┌──

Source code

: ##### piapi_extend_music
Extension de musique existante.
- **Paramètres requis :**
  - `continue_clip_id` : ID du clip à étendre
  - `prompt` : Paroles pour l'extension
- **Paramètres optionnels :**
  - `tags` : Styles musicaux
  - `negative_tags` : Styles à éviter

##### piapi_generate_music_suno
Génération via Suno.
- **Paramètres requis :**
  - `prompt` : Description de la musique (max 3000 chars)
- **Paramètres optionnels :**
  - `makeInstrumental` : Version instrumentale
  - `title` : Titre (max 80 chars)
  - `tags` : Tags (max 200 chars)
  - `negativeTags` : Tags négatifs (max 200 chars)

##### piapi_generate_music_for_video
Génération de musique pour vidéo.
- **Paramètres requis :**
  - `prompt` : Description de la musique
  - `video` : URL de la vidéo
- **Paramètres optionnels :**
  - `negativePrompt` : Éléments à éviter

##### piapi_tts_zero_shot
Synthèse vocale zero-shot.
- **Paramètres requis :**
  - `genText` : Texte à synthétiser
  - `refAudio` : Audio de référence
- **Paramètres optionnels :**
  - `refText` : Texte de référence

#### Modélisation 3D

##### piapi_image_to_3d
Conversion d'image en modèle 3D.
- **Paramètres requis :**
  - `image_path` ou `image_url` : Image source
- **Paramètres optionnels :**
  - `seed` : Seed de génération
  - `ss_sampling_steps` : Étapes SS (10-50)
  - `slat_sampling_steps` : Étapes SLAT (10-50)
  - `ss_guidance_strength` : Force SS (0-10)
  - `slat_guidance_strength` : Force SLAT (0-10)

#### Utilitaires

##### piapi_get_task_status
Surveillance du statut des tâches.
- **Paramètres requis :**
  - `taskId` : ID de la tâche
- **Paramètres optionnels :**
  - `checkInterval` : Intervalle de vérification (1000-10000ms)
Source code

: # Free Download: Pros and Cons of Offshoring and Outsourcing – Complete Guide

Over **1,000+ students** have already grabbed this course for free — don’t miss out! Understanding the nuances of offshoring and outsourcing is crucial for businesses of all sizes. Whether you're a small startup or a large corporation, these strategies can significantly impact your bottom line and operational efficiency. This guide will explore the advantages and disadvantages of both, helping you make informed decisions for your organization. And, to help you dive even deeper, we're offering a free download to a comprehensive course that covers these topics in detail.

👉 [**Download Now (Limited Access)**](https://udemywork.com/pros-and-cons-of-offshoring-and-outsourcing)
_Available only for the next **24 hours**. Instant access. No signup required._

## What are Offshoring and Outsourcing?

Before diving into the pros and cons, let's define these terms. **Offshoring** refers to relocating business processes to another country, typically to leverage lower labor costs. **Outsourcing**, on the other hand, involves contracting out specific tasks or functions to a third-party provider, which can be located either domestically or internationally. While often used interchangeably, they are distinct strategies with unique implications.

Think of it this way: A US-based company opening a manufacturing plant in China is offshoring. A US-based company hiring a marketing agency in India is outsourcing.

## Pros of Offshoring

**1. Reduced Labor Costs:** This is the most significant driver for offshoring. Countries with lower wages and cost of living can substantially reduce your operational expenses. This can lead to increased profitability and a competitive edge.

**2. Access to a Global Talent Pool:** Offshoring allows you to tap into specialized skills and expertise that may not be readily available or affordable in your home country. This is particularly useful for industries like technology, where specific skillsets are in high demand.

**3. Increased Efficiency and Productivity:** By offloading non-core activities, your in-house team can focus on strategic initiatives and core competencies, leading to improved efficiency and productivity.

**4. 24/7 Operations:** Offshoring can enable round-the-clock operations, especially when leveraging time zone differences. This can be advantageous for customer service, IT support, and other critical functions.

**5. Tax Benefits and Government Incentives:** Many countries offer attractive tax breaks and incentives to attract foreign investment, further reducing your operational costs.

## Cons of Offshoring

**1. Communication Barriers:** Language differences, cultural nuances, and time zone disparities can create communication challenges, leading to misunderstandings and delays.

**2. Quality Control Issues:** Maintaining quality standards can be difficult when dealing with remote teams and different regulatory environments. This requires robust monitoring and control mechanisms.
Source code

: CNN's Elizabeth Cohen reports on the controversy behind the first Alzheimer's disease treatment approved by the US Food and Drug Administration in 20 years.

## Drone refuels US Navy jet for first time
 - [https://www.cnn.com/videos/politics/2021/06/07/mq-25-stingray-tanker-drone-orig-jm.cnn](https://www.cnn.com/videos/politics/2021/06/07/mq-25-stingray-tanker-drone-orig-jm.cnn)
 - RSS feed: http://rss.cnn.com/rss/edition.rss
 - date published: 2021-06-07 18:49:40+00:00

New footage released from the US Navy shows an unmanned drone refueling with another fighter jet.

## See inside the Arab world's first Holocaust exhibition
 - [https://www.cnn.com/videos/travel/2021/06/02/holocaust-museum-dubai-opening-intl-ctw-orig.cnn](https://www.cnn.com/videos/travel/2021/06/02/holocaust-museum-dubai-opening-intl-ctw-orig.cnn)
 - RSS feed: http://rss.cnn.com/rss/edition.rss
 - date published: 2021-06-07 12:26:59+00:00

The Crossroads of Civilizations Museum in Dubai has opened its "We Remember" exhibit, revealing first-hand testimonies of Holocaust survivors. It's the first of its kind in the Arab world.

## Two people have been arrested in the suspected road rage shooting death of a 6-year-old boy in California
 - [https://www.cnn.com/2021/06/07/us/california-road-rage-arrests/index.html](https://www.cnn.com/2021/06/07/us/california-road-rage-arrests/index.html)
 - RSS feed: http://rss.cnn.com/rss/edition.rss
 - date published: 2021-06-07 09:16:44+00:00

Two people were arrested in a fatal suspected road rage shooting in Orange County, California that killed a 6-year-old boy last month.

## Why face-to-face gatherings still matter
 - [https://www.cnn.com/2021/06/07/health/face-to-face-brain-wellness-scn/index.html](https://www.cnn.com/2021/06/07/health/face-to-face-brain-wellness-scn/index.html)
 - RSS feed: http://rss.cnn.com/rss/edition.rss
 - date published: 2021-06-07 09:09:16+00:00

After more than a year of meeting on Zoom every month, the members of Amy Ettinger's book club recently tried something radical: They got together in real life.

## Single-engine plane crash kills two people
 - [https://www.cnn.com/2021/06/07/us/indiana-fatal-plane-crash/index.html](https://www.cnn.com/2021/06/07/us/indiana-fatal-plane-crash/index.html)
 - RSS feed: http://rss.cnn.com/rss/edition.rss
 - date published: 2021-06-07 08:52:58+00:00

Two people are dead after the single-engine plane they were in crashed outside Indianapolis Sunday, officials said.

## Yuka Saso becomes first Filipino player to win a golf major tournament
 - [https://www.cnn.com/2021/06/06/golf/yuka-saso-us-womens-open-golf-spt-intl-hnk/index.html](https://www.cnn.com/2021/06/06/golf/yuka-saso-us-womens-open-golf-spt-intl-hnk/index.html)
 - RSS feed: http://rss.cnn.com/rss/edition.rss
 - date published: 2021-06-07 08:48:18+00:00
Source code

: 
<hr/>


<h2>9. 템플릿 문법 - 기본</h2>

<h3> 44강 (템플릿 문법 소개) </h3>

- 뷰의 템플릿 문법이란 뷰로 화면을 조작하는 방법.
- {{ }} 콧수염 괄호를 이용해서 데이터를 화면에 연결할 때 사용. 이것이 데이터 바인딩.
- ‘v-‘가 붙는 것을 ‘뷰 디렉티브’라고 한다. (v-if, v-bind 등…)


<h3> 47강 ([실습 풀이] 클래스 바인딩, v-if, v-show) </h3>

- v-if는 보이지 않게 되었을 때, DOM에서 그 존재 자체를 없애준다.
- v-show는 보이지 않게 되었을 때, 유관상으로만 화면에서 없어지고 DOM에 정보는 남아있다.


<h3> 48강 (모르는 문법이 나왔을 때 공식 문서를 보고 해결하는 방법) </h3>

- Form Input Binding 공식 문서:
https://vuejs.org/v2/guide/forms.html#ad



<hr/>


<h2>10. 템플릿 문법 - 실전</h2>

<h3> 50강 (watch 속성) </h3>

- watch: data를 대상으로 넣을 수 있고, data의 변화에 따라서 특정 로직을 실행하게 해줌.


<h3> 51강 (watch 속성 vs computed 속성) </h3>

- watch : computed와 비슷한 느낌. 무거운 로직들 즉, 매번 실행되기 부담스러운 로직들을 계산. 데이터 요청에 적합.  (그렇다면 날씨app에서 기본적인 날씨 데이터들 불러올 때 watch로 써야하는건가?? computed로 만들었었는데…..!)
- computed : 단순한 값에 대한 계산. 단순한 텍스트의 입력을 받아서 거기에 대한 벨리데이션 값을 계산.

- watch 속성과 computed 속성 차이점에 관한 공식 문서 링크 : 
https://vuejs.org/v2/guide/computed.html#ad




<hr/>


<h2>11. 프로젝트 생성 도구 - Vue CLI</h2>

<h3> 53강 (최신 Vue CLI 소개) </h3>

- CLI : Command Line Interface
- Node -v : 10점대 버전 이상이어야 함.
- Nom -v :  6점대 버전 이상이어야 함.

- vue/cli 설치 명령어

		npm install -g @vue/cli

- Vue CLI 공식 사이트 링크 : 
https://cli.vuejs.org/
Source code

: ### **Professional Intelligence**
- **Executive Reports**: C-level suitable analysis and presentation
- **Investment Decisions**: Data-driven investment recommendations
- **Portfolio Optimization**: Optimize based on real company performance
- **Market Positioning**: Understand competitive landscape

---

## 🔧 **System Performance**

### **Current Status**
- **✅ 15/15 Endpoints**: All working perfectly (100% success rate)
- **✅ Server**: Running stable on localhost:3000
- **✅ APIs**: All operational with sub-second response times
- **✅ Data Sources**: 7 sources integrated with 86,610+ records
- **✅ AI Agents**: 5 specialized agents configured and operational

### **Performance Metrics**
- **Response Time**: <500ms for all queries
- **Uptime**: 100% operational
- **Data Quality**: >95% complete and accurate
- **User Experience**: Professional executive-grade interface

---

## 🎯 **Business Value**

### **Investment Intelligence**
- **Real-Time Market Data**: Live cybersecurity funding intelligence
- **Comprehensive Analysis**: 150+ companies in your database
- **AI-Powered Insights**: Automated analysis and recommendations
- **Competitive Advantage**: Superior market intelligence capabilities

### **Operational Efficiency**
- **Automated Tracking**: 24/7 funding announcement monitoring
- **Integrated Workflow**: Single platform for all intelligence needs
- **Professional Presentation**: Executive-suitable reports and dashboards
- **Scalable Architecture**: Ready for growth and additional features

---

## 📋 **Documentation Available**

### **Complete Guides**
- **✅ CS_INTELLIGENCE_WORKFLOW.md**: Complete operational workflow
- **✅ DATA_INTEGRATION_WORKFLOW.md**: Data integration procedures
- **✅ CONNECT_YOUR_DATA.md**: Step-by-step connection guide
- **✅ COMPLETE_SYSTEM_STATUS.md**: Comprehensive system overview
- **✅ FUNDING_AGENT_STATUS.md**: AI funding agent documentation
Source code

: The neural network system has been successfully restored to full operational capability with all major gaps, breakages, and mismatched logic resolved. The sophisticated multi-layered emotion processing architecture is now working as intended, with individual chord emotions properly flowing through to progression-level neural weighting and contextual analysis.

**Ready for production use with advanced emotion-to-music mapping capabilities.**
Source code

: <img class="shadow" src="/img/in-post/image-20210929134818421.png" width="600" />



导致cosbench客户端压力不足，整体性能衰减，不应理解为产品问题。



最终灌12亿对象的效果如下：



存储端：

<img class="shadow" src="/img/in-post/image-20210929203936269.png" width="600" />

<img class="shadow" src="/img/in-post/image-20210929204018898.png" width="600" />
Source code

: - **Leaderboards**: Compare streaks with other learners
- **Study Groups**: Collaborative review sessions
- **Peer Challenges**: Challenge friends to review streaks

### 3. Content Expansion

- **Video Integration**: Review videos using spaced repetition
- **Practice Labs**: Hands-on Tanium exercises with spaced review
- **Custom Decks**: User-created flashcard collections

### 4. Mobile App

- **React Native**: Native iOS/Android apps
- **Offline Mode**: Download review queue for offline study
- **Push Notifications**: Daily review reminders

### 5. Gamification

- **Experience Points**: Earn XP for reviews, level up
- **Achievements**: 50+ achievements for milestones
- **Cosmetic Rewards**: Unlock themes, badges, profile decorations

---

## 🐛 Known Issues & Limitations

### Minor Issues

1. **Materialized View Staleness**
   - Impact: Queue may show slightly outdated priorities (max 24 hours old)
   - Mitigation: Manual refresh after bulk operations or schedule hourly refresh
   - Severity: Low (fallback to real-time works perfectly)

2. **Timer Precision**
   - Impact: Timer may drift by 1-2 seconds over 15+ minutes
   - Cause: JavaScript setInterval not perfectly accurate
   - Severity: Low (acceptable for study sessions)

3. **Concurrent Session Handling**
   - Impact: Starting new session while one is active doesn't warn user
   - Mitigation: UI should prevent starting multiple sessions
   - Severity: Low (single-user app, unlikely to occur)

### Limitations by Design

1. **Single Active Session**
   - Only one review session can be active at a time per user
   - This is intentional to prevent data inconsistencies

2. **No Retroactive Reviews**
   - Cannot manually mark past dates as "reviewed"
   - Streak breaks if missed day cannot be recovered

└──

**DIRECTIONS FOR THIS TASK:** Of all the entries above, output exactly the lines between the one holding "- **✅ Server**: Running" and the one holding "- **Comprehensive Analysis**: 150+", inclusive.

**ANSWER BELOW:**
- **✅ Server**: Running stable on localhost:3000
- **✅ APIs**: All operational with sub-second response times
- **✅ Data Sources**: 7 sources integrated with 86,610+ records
- **✅ AI Agents**: 5 specialized agents configured and operational

### **Performance Metrics**
- **Response Time**: <500ms for all queries
- **Uptime**: 100% operational
- **Data Quality**: >95% complete and accurate
- **User Experience**: Professional executive-grade interface

---

## 🎯 **Business Value**

### **Investment Intelligence**
- **Real-Time Market Data**: Live cybersecurity funding intelligence
- **Comprehensive Analysis**: 150+ companies in your database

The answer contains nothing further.